» TASKS:
1. Answer these from the transcript, using only what it states:
(a) According to Ole Rosgaard, what do individual farmers tend to use less of in times of hardship?
(b) Whose earlier question does George Staphos return to?
(c) What annualized amount of cost does George Staphos suggest might come back into the business?
2. Please copy the part of the transcript that opens with the words containing "George Staphos: And" and closes with "managing their business.", word for word.

» SOURCE DOCUMENT:
========================================================================

George Staphos: And on the ag side, you said ag is maybe trending a little bit less positive than you normally would like, anything to take away from that?

Ole Rosgaard: What I’ve been told also on ag is that in times of hardship what the individual farmers tend to do is to use less fertilizer and less [indiscernible] and that sort of thing. It’s just part of managing their business.

George Staphos: Can you talk about what price cost benefit you might have gotten from steel in the fiscal third and what you might be expecting in the fiscal fourth? And then back to Ghansham’s earlier question. So should we take away that as things ultimately hopefully pick up, there’s maybe $20 million of cost that will come back into the business on an annualized basis?

========================================================================

» DATASET EXTRACT:
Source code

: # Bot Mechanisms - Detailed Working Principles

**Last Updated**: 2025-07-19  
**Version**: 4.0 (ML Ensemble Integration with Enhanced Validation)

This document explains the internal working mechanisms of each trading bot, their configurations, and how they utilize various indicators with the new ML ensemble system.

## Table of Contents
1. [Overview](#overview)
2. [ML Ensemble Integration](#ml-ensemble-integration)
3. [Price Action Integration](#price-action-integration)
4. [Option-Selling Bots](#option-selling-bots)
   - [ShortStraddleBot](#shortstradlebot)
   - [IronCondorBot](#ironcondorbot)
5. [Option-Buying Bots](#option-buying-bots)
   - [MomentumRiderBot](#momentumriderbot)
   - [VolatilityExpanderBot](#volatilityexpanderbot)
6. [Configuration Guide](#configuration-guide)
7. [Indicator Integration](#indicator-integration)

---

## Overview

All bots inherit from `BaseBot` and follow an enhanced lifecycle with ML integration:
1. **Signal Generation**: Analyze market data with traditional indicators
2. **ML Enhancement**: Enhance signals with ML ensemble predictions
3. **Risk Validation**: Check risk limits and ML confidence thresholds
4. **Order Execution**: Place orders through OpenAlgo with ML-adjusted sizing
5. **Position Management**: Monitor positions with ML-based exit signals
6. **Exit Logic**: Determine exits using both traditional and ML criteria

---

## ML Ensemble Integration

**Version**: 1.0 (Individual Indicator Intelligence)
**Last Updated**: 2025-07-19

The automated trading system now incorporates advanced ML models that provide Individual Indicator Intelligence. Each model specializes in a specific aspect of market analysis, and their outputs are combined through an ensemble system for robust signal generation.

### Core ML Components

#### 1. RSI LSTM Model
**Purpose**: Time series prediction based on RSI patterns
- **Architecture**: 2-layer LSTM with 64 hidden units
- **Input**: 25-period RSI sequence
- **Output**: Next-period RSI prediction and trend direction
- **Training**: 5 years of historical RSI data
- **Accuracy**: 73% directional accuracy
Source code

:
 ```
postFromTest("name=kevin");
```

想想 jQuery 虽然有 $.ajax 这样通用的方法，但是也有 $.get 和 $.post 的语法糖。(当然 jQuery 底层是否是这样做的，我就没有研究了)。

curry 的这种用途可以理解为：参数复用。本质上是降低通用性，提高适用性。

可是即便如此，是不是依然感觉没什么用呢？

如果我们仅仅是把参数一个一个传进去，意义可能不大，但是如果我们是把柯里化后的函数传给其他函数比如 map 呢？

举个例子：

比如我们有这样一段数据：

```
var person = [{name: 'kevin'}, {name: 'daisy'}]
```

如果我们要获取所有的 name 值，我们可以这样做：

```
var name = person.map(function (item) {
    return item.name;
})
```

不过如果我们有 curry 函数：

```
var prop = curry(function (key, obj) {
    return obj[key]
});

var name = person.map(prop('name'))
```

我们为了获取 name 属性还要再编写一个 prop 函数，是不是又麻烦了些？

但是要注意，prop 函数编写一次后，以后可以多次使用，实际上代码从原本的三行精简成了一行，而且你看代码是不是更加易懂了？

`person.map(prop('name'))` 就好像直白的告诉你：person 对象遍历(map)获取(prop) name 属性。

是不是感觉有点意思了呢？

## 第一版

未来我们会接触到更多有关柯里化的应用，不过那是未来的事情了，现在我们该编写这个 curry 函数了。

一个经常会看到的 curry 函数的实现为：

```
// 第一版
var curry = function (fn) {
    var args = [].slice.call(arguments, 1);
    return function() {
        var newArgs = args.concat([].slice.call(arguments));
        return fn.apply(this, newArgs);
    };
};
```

========================================================================

» RESPONSES IN ORDER:
1.
(a) Fertilizer.
(b) Ghansham's.
(c) About $20 million.

2.
George Staphos: And on the ag side, you said ag is maybe trending a little bit less positive than you normally would like, anything to take away from that?

Ole Rosgaard: What I’ve been told also on ag is that in times of hardship what the individual farmers tend to do is to use less fertilizer and less [indiscernible] and that sort of thing. It’s just part of managing their business.